As a double immigrant who worked his way through high school and university, I am a big believer in the lifelong benefits of working on the front line, early in life. My first job was in frontline customer service at age 16, for Canada’s largest sports store chain, Collegiate Sports (now Sport Chek), in a flagship mall in Toronto. I started as a sales clerk selling shoes, retail apparel, ski equipment, and stringing tennis racquets.
As a student-athlete, I was fortunate to work in a large sports department store situated in a multicultural city and to serve all kinds of people across all age groups. Our customers ranged from consummate “old stock Canadian” athletes who were fanatical about every detail when ordering custom equipment to wide-eyed gullible immigrants whose children were seeking to learn a new sport like hockey or snowboarding. It was a fast-paced atmosphere, with heavy traffic in the evenings and weekends buzzing with energy like a casino hotel on the Las Vegas strip.
It was a very demanding job because it required being on your feet for 6-10 hours a shift and being constantly “switched on” to engage customers. Over time, I learned how to read customers’ non-verbal facial expressions and body language, which varied widely by their ethnicities and stage of life.
It also required meticulous knowledge of every major sporting activity, existing inventory, and prices for all the product lines and brands. Our work included labor-intensive tasks like tagging the products, stocking the shelves, and cleaning the store after hours. Arranging the product assortment on the floor to generate traffic was a daily process of trial and error.
The store manager was a colorful French-Canadian guy named Guy who was a die-hard Montreal Canadiens fan with a profound sense of humor. Typical of 1980s Toronto, the staff was composed of up-and-comers, including many Asian, European, and Caribbean immigrants. Guy was great at motivating staff, casting people in the right departments, creating internal sales contests and holding us accountable. He had a keen eye for talent and was adept at identifying and investing in adaptive learners who could conquer a complex department like ski equipment or hockey skates and outsell others.

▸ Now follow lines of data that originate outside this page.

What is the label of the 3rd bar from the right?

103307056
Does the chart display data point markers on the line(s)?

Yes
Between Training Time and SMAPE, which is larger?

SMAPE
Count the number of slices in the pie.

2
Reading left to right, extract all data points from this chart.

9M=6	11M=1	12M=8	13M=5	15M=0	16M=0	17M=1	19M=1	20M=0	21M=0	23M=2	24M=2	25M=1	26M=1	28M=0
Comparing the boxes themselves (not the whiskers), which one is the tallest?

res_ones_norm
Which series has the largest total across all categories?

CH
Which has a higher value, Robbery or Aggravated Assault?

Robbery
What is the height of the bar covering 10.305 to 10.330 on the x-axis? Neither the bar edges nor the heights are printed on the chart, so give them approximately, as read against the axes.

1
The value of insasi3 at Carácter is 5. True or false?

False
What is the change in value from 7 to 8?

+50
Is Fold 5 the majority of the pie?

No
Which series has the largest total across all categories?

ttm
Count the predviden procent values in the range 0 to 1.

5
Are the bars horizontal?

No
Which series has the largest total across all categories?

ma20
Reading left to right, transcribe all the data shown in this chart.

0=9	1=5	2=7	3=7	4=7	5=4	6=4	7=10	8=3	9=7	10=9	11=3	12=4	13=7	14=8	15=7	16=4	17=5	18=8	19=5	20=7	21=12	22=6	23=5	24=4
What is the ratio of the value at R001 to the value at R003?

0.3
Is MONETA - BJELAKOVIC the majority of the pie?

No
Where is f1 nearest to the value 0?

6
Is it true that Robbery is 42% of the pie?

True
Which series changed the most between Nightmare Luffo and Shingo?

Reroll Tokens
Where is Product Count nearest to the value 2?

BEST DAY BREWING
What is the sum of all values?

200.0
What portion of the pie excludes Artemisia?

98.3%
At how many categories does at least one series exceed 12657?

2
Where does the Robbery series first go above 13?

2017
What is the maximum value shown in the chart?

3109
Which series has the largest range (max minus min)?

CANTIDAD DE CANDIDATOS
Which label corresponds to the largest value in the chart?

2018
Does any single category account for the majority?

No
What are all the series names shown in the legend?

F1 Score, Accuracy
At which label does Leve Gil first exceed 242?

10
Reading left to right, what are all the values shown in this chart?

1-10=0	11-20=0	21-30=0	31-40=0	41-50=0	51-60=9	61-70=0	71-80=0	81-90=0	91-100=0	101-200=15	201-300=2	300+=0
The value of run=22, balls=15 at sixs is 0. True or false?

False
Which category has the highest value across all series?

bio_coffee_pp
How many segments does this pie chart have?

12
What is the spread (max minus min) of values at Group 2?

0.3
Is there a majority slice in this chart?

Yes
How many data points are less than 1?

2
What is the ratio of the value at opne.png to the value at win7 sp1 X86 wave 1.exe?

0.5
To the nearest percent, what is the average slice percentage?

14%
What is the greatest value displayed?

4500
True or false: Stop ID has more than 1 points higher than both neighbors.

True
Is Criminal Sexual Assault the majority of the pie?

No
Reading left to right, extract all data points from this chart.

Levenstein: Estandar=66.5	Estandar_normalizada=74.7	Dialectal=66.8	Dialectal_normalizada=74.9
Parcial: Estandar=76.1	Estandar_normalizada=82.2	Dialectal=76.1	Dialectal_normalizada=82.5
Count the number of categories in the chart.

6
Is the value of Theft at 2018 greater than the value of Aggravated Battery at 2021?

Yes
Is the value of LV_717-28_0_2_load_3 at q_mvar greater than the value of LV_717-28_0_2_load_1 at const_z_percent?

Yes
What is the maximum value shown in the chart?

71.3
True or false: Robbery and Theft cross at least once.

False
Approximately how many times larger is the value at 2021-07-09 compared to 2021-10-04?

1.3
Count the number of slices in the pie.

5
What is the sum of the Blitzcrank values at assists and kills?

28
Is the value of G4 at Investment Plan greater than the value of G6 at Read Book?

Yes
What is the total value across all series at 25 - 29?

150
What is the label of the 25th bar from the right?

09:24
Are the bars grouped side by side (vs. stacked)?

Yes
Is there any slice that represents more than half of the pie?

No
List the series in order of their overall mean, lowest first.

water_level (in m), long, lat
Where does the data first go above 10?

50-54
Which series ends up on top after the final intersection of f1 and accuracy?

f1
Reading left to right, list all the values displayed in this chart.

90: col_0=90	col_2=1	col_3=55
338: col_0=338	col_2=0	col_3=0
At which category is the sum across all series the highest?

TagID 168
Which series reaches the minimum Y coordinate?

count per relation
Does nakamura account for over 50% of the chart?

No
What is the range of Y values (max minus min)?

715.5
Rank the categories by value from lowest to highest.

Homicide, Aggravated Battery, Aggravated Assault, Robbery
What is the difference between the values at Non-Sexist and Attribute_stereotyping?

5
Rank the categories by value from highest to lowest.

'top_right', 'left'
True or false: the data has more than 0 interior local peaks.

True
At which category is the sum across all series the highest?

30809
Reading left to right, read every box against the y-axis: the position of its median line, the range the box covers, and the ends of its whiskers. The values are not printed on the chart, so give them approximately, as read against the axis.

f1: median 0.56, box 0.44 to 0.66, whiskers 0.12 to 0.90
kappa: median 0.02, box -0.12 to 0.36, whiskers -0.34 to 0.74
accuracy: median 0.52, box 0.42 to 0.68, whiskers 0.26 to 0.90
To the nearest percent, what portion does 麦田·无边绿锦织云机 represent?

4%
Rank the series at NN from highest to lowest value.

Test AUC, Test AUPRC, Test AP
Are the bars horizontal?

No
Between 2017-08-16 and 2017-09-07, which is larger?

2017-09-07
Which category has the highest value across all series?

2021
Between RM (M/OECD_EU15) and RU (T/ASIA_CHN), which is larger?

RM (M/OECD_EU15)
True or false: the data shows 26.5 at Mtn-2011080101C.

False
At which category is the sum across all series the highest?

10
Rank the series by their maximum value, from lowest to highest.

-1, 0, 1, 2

Guy’s greatest skill was building an informal talent marketplace, in one of the world’s most diverse cities extremely well. He understood that a high-performing diverse team of employees who felt like the store was their own business, would not just generate loyal customers but grow the sports retail business. It was an incredibly diverse meritocracy of over 500 employees: Jamaican kids rose from selling track shoes to managing winter sports and women moved from apparel to assistant manager roles overseeing budgets and purchasing. I remember training a Jamaican immigrant (who was the best sprinter in Toronto) how to choose and string tennis racquets, and she taught me about the subtle differences in track and field spikes depending on specific events and surfaces.
It was not always pleasurable. When the store missed its numbers, he schooled us for not being productive. He would curse at us with Quebecois nouns, poke fun at our beloved Toronto Maple Leaf’s and if revenues were under budget, walk us back to his office which doubled as “banc des pénalités” (“penalty box”). His diminutive office was adjacent to the noisy warehouse receiving truck shipments, welding, and assembling equipment. Here Guy would shout out the disappointing financial results and present the blue-collar workers whose strenuous labor made it possible for us to sell products on the floor. He reminded us that even the most talented players end up in the penalty box and cost their team when they fail to trust their teammates.
Over the course of four years, this job taught me three things I would use in the rest of my career: First, the benefits of building a high-performing team of diverse colleagues; second, the apprenticeship model of learning from management, peers, and customers; and third, how the real world has a magical way of revealing where your greatest talents reside, even if it contradicts what your teachers and test scores suggest are your utmost strengths.
In my last year on the job, Guy got promoted to regional VP overseeing 100 stores in Eastern Canada. Still, he sought me out once every few months. In our last few meetings, he expressed his gratitude that I helped recruit tens of what he called “gens talentueux” or highly talented and diverse employees – mostly high school athletes – that drew waves of new customers into his stores and grew the business. The last few times we met, Guy, tried to persuade me into becoming a store manager and retail executive like he was. As an Asian immigrant with Ivy League dreams, I was not ready to take this career path.
However, years later after graduating from Harvard Business School and joining the executive ranks of the hospitality industry, I was able to harness this cross-cultural competence to achieve breakthrough results. And when I became a senior executive and eventually a hospitality CEO, it made all the difference. Thanks to years on the front line, I was able to swiftly unearth customer needs, connect deeply with front-line employees and build collaborative cross-cultural teams in challenging markets where I had no prior work experience, did not speak the language, and was an outsider.
These lessons seem lost on today’s labor market, where millions of Gen X and Y are choosing the gig economy or hybrid jobs where they can avoid live human interaction and face-to-face conflict.
Driving around town and leaving bags on a front door with text confirmations is not a front- line service. It may provide contractors with flexibility and more hourly pay, but it stunts their growth and there is no career path. The career development trade-offs of performing these gig economy jobs are far more significant than they realize. It was my years serving on the front- line, which taught me to how to build teams, lead change in large organizations and eventually become an entrepreneur. And for that, I am grateful.